The Silesian Planetarium also Silesian Planetarium and Astronomical Observatory (Planetarium Śląskie Śląskie Planetarium i Obserwatorium Astronomiczne) is the largest and oldest planetarium in Poland. It was founded on 4 December 1955 to commemorate Nicolaus Copernicus. It is located in the Silesian Park, on the boundary between the Katowice and Chorzów cities in the Metropolis GZM.

==Facilities==
The Planetarium's 23-meter dome can seat four hundred spectators viewing projections of the sky from both analogue and digital planetarium projectors. It hosts regular public shows on astronomical topics as well as a variety of other events. In 2011 it hosted the fifth International Olympiad on Astronomy and Astrophysics.

The Planetarium's sister astronomical observatory is equipped with a 300-mm diameter refracting telescope (the largest refractor in use in Poland) and a number of smaller instruments. On cloudless days, visitors can view live images of the Sun and, after dusk, a range of celestial objects at a magnification of up to 750 times.

The observatory conducts research on comets and minor planets. The Planetarium has an astronomical library of some 10,000 volumes and, in the courtyard, a large sundial. The corridors host astronomy-related exhibits.

The Planetarium's meteorological and seismological stations conduct regular observations and host educational classes.

== History ==
The Silesian Planetarium, located in Chorzów, Poland, is a renowned educational and scientific facility designed by Kraków architect Zbigniew Solawa. Construction began in July 1953, and it officially opened on December 4, 1955.

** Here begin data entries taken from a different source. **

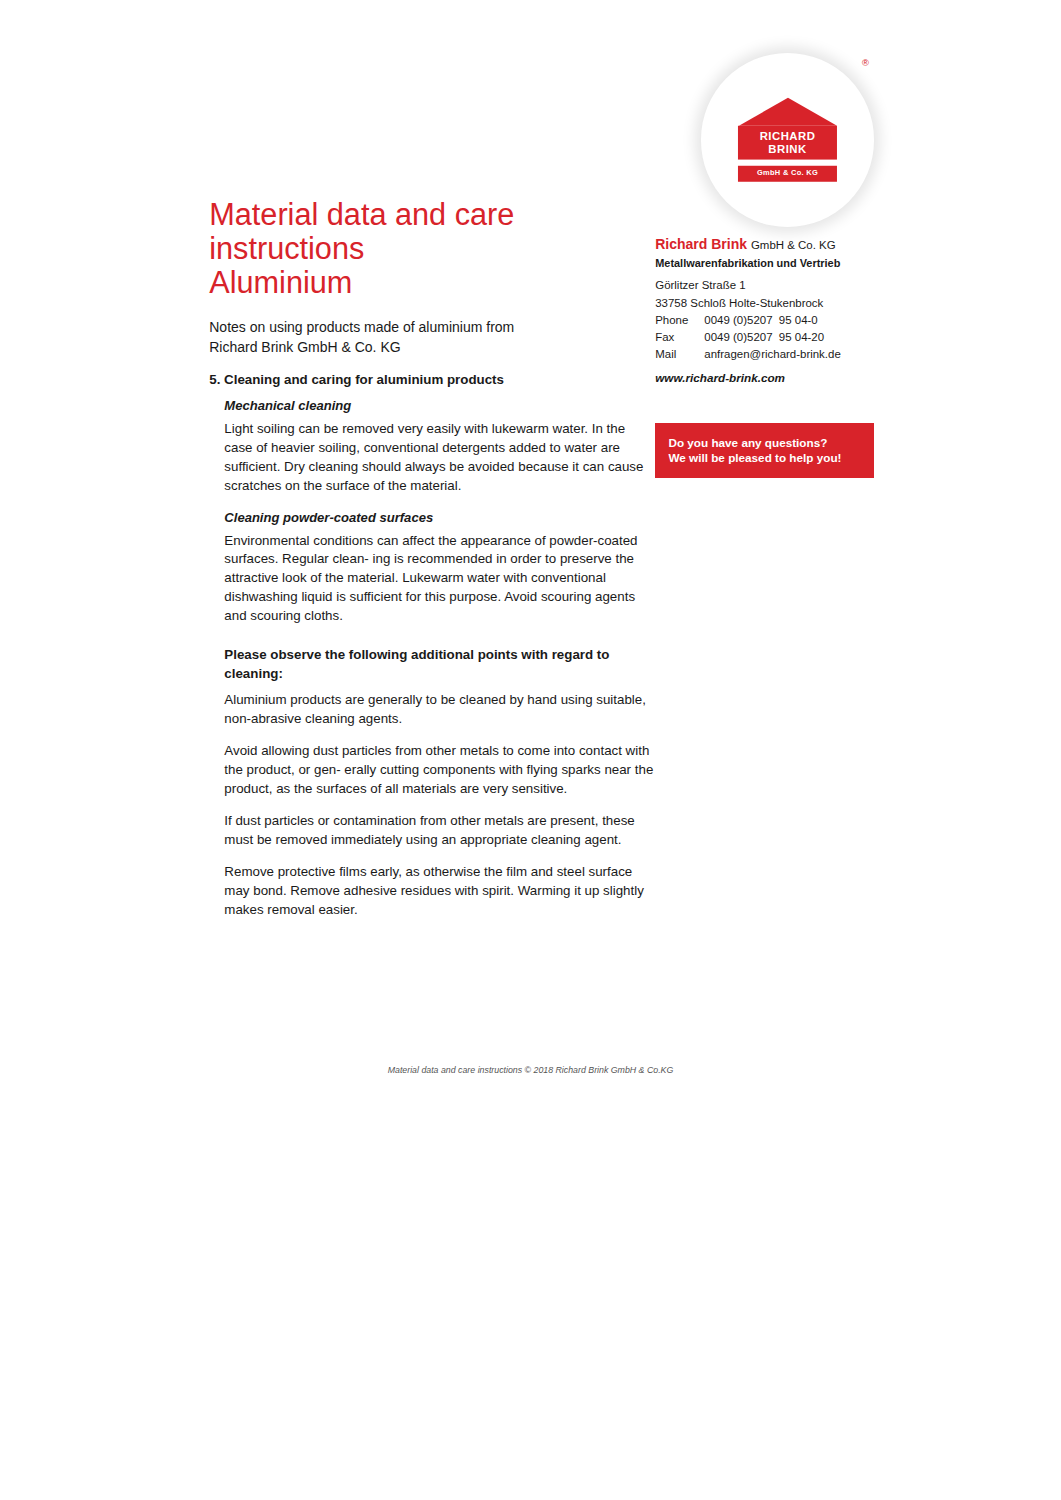Richard
Brink
GmbH & Co. KG
®
Material data and care instructionsAluminium
Notes on using products made of aluminium from
Richard Brink GmbH & Co. KG
Richard Brink GmbH & Co. KG
Metallwarenfabrikation und Vertrieb
Görlitzer Straße 1
33758 Schloß Holte-Stukenbrock
| Phone | 0049 (0)5207 95 04-0 |
| Fax | 0049 (0)5207 95 04-20 |
| Mail | anfragen@richard-brink.de |
www.richard-brink.com
Do you have any questions?
We will be pleased to help you!
5. Cleaning and caring for aluminium products
Mechanical cleaning
Light soiling can be removed very easily with lukewarm water. In the case of heavier soiling, conventional detergents added to water are sufficient. Dry cleaning should always be avoided because it can cause scratches on the surface of the material.
Cleaning powder-coated surfaces
Environmental conditions can affect the appearance of powder-coated surfaces. Regular clean- ing is recommended in order to preserve the attractive look of the material. Lukewarm water with conventional dishwashing liquid is sufficient for this purpose. Avoid scouring agents and scouring cloths.
Please observe the following additional points with regard to cleaning:
Aluminium products are generally to be cleaned by hand using suitable, non-abrasive cleaning agents.
Avoid allowing dust particles from other metals to come into contact with the product, or gen- erally cutting components with flying sparks near the product, as the surfaces of all materials are very sensitive.
If dust particles or contamination from other metals are present, these must be removed immediately using an appropriate cleaning agent.
Remove protective films early, as otherwise the film and steel surface may bond. Remove adhesive residues with spirit. Warming it up slightly makes removal easier.
Material data and care instructions © 2018 Richard Brink GmbH & Co.KG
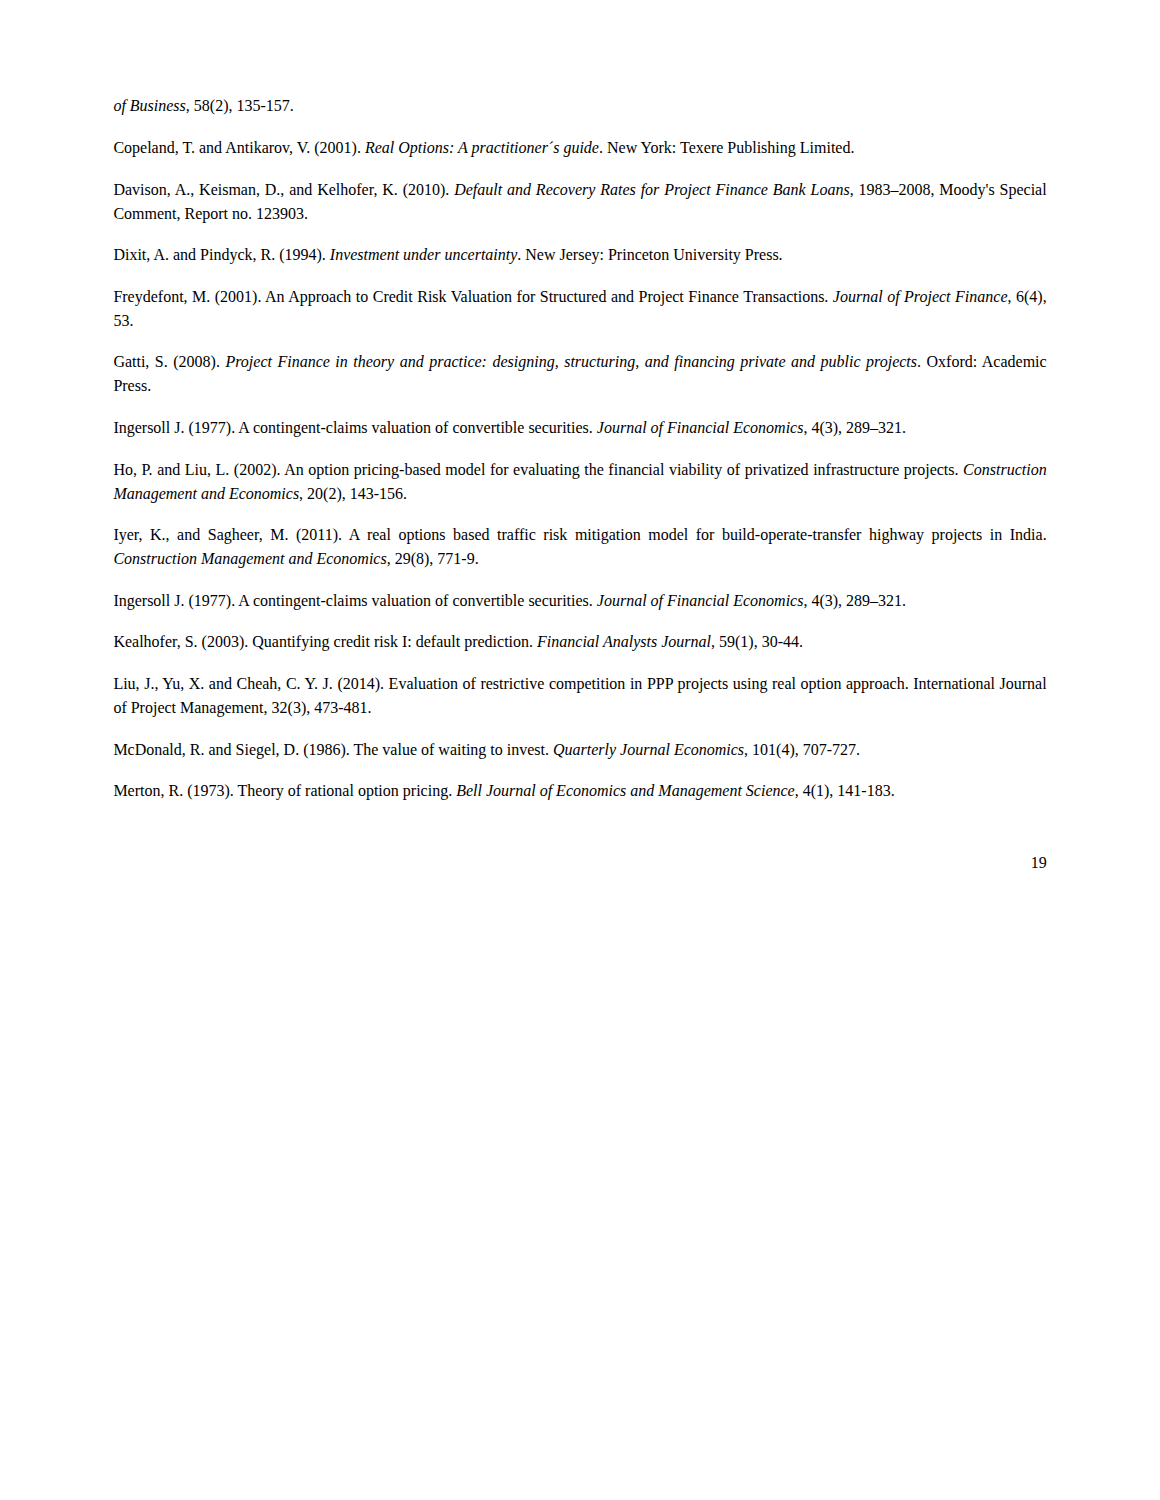of Business, 58(2), 135-157.
Copeland, T. and Antikarov, V. (2001). Real Options: A practitioner´s guide. New York: Texere Publishing Limited.
Davison, A., Keisman, D., and Kelhofer, K. (2010). Default and Recovery Rates for Project Finance Bank Loans, 1983–2008, Moody's Special Comment, Report no. 123903.
Dixit, A. and Pindyck, R. (1994). Investment under uncertainty. New Jersey: Princeton University Press.
Freydefont, M. (2001). An Approach to Credit Risk Valuation for Structured and Project Finance Transactions. Journal of Project Finance, 6(4), 53.
Gatti, S. (2008). Project Finance in theory and practice: designing, structuring, and financing private and public projects. Oxford: Academic Press.
Ingersoll J. (1977). A contingent-claims valuation of convertible securities. Journal of Financial Economics, 4(3), 289–321.
Ho, P. and Liu, L. (2002). An option pricing-based model for evaluating the financial viability of privatized infrastructure projects. Construction Management and Economics, 20(2), 143-156.
Iyer, K., and Sagheer, M. (2011). A real options based traffic risk mitigation model for build-operate-transfer highway projects in India. Construction Management and Economics, 29(8), 771-9.
Ingersoll J. (1977). A contingent-claims valuation of convertible securities. Journal of Financial Economics, 4(3), 289–321.
Kealhofer, S. (2003). Quantifying credit risk I: default prediction. Financial Analysts Journal, 59(1), 30-44.
Liu, J., Yu, X. and Cheah, C. Y. J. (2014). Evaluation of restrictive competition in PPP projects using real option approach. International Journal of Project Management, 32(3), 473-481.
McDonald, R. and Siegel, D. (1986). The value of waiting to invest. Quarterly Journal Economics, 101(4), 707-727.
Merton, R. (1973). Theory of rational option pricing. Bell Journal of Economics and Management Science, 4(1), 141-183.
19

The Planetarium's main projection hall can seat around 400 visitors and features a 1,000-square-meter spherical screen. At its center is a Carl Zeiss projector, capable of displaying over 8,000 stars, making it one of the most advanced of its time. The astronomical observatory, launched in 1955, houses Poland's largest refractor telescope with a 30 cm diameter. In subsequent years, a seismological station (1959) and a climatological station (1963) were added.

The Planetarium has played a key role in education, hosting Poland's first Astronomical Olympiad in 1957 and the 5th International Olympiad in Astronomy and Astrophysics (IOAA) in 2011.

Between 2018 and 2022, the facility underwent significant modernization, transforming into a science park. New features include an underground interactive exhibition space and an observation tower. The project was funded by the Silesian Voivodeship and the European Union. Today, the Silesian Planetarium continues to inspire interest in astronomy and the sciences.